Outside of those with access to Fast Track funding – which equates to around $25 million annually (about 30% of the agency’s entire production budget) – the chorus of calls to eliminate the funding stream has grown louder in 2020. The letter said that “Telefilm’s Fast Track program must be retired because it does not consistently achieve its stated goals. This is a position widely held by producers, filmmakers, and other stakeholders at all career levels, including established white producers who would likely benefit from a continuation of Fast Track.”

It also cited a National Post article published last week that it says “cherry-picked a few historically successful films produced by Fast Track producers over the last 22 years, but conveniently omitted the majority of Fast Track films, which were financial and critical failures.”

Even before the situation escalated over the fate of the Fast Track program, the filmmaking community has in 2020 been calling on Telefilm to re-examine how it allocates its funds and makes its decisions on what to fund.

In July, following calls to reveal how it had allocated funds to films produced by Black, Indigenous and people of colour, Telefilm said it could not provide detailed answers “as the data was not collected.” At the time, Telefilm vowed to prioritize data collection so that it could better support the wider domestic filmmaking sector.

Later that month, Telefilm laid out its strategic plan for 2020 to 2023, including a plan to modernize its Success Index to ensure its investment approach addresses historical systemic barriers.

The Success Index, established in 2012 to measure the commercial, cultural and industrial success of films, has become central to the discussion over how Canadian film should be funded in the future.

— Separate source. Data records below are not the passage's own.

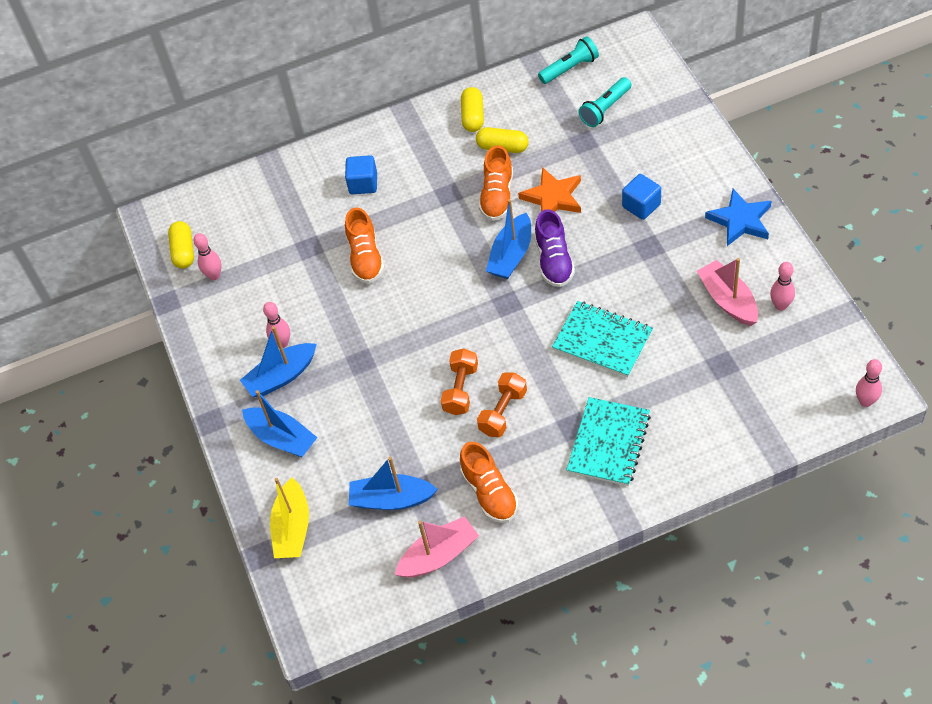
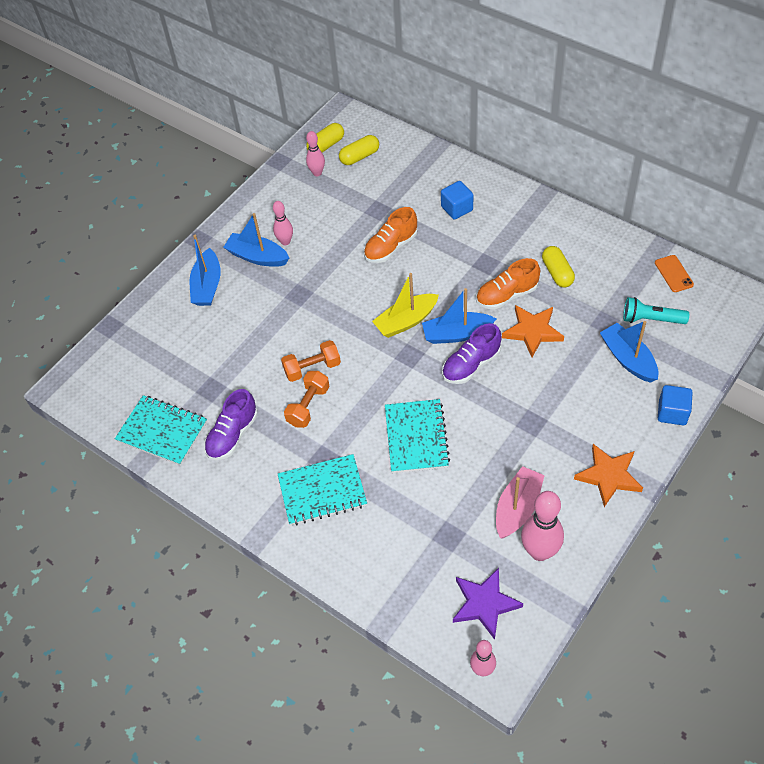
camera: 55 degrees right, 0 degrees up
(292, 528) = (139, 332): yellow boat -> yellow boat (406, 321)
(391, 499) = (193, 377): blue boat -> blue boat (628, 359)
(439, 555) = (162, 431): pink boat -> turquoise notebook
(473, 116) = (572, 238): yellow capsule -> yellow capsule (359, 156)
(490, 493) = (232, 435): orange shoe -> purple shoe
(503, 412) = (308, 406): orange dumbbell -> orange dumbbell turned 60 degrees counterclockwise
(570, 68) = (674, 274): turquoise flashlight -> orange phone
(641, 206) = (570, 396): blue cube -> blue cube (672, 413)
(740, 220) = (608, 476): blue star -> orange star
(780, 305) = (539, 551): pink bowling pin -> pink bowling pin, size x1.71
(805, 370) = (484, 604): none -> purple star

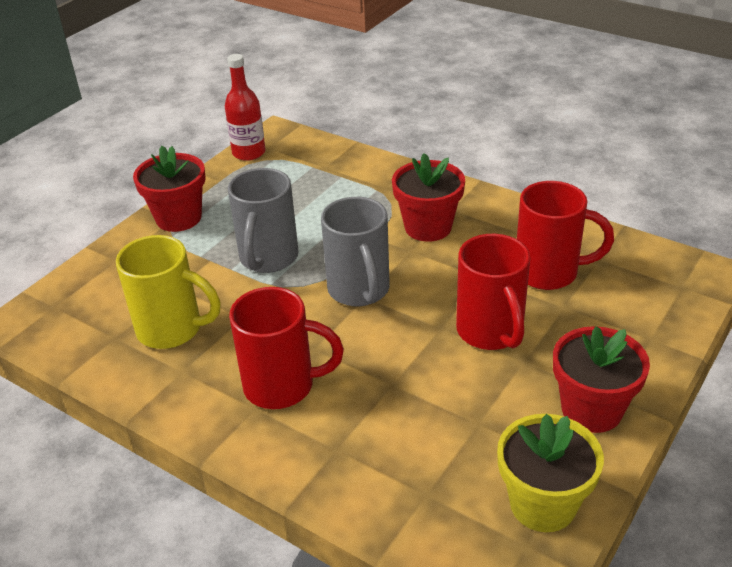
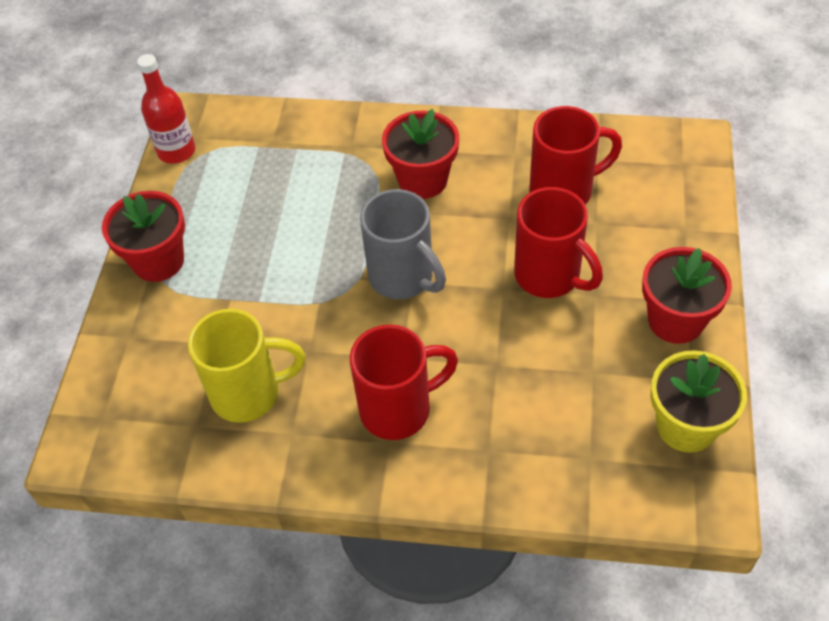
camera: 25 degrees left, 15 degrees up
(268, 258) = (288, 275): grey mug -> none

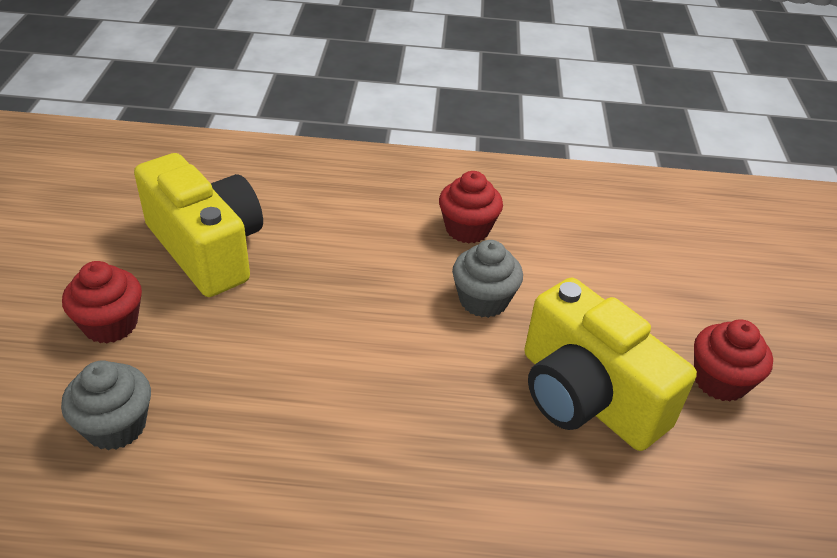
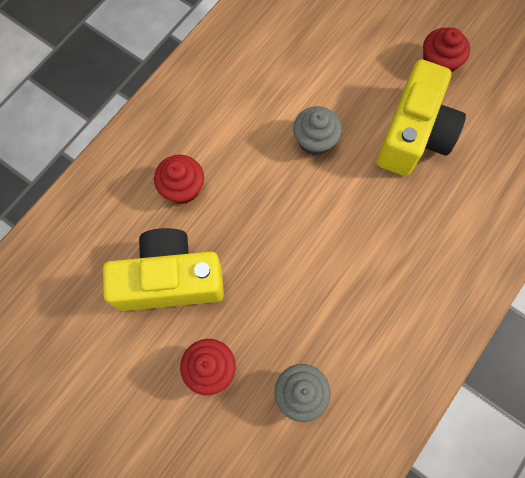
camera: 55 degrees left, 30 degrees up
(467, 229) = (247, 111): red cupcake -> red cupcake (182, 188)
(586, 396) = (413, 134): yellow camera -> yellow camera turned 60 degrees counterclockwise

The DGC weighed in last month with the release of its “Directors Manifesto,” which argues that Telefilm’s Success Index has created a class system in Canada’s indie film ecosystem. Led by DGC’s Independent Filmmakers Committee, the manifesto puts forth three primary changes: swap out the Success Index for a rotational and inclusive jury; create clear and specific targets to increase inclusivity for gender, race and region-based underrepresented groups; and change the production company-focused client model into a multi-stakeholder approach.

Exactly how Telefilm will choose to address the various concerns and ideas from the industry remains to be seen, as the film funder mulls over the feedback it received during its pan-Canadian consultation process, which took place in September and October.

The open letter added: “The majority of stakeholders are motivated by a desire to see an equitable, efficient and sustainable funding model for Telefilm, one that benefits Canada and Québec both financially and culturally. No one is looking for a handout. Producers and filmmakers simply want equal opportunity to advocate for their stories in a transparent and accountable process – one in which former Fast Track producers are, of course, welcome to participate.”

Telefilm executive director Christa Dickenson issued a statement saying the funding agency is “inspired by the solidarity of over 550 organizations, creators and storytellers, united in their commitment to create a more equitable and vibrant industry. We are heartened to work alongside them and to learn from them in an ongoing exchange of ideas, insights and shared experiences. We are grateful for the open letter, which acknowledges the efforts Telefilm has put forward in our consultation process. We are continuing the work through open dialogue with all parties of the industry. The path to modernizing and improving Telefilm is a collective effort, and one that will help ensure a more equitable, relevant and dynamic screen-based industry whose rich diversity of content will continue to engage audiences around the world.”